Newest Post
// Posted by :iswaramba
// On :Friday, February 21, 2014
Lama sudah kita memilih untuk menaiki perahu yang
sama. Aku dengan ketakutanku akan tenggelam lagi. Dan kamu dengan kepolosanmu
yang hanya berorientasi dengan masa depan. Aku telah tahu rasanya garam lautan
dan pedihnya tercebur bersama luka. Kamu tak pernah merasakan apapun. Meski
dengan rasa takut serta luka yang belum sembuh benar, aku tetap mengikutimu
menaiki perahu kita.
Kamu akan berdiri di bagian depan perahu demi
melihat tujuan kita. Kamu selalu di baying-bayangi orientasimu yang selalu kamu
takutkan. Kamu takut akan ombak, badai serta angin bahkan goyangan kecilpun
dapat membuatmu tersentak. Dan aku beribu kali telah berkata, semua itu tak
akan masalah, jika ingin berlayar semua hal itupun pasti kamu rasakan. Tapi
kamu tetap tak peduli, tak menggubris dan tidak mau tahu, kamu terus melihat ke
depan, kemana perahu kita berlayar, dan tidak pernah menoleh ke belakang,
tentang kondisi perahu kita.
Awalnya cuma retakan kecil, aku tidak
mempedulikannya. Retakan itu bertambah besar, membawa beberapa tetes air laut
masuk ke perahu, maka aku dengan tangan-tangan lemahku yang masih terluka
bersedia menutupnya. Pernahkah kamu bayangkan pedihnya? Waktu membawa retakan
yang lebih besar lagi, lebih panjang hingga tangan lemahku yang terlukapun tak
lagi bisa menutupnya, maka kugunakan pula kakiku yang masih patah dan berdarah. Kamu tidak tahu dan
masih saja memandang ke depan bersama seluruh rasa takutmu.

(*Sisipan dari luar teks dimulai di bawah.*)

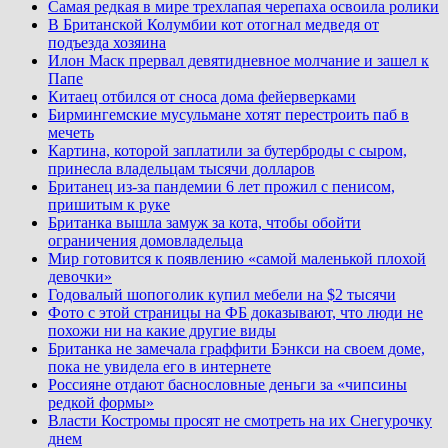
Самая редкая в мире трехлапая черепаха освоила ролики
В Британской Колумбии кот отогнал медведя от
подъезда хозяина
Илон Маск прервал девятидневное молчание и зашел к
Папе
Китаец отбился от сноса дома фейерверками
Бирмингемские мусульмане хотят перестроить паб в
мечеть
Картина, которой заплатили за бутерброды с сыром,
принесла владельцам тысячи долларов
Британец из-за пандемии 6 лет прожил с пенисом,
пришитым к руке
Британка вышла замуж за кота, чтобы обойти
ограничения домовладельца
Мир готовится к появлению «самой маленькой плохой
девочки»
Годовалый шопоголик купил мебели на $2 тысячи
Фото с этой страницы на ФБ доказывают, что люди не
похожи ни на какие другие виды
Британка не замечала граффити Бэнкси на своем доме,
пока не увидела его в интернете
Россияне отдают баснословные деньги за «чипсины
редкой формы»
Власти Костромы просят не смотреть на их Снегурочку
днем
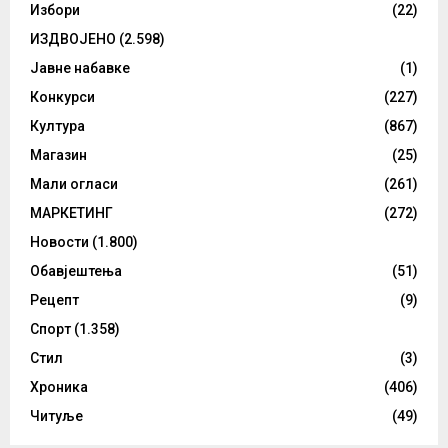
Избори
(22)
ИЗДВОЈЕНО
(2.598)
Јавне набавке
(1)
Конкурси
(227)
Култура
(867)
Магазин
(25)
Мали огласи
(261)
МАРКЕТИНГ
(272)
Новости
(1.800)
Обавјештења
(51)
Рецепт
(9)
Спорт
(1.358)
Стил
(3)
Хроника
(406)
Читуље
(49)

Retakan itu telah membelah setengah perahu kita,
meski pedih, aku tetap bertahan dan menggunakan seluruh tubuhku yang rapuh
untuk menutupnya. Berharap tak ada lagi air laut yang masuk ke dalam dan
menambah perih luka yang kumiliki. Aku bisa melihatmu, masih berdiri menghadap
ke depan ditemani dengan rasa takut.
Dan kini, retakan itu telah sampai pada ujung-ujung
perahu kita. Tangan, kaki dan tubuhku tak cukup kuat lagi untuk menahannya agar
tidak terbagi dua. Aku telah terlalu lelah dan pedih untuk berusaha lagi.
Perahu kita telah terbelah dua. Aku melompat ke
retakan yang berlainan agar kita tidak tenggelam. Kamu masih melihat ke depan. Arus
membawa jarak yang lebih lebar lagi pada kita. Dan ketika aku hanya dapat
melihat titik bayangan dirimu yang sebentar lagi menghilang di telan jarak,
kamu baru menoleh. Hal terakhir yang bisa aku lihat tentangmu, kamu berteriak,
meneriakkan kata-kata yang entah mengapa tidak bisa kudengar.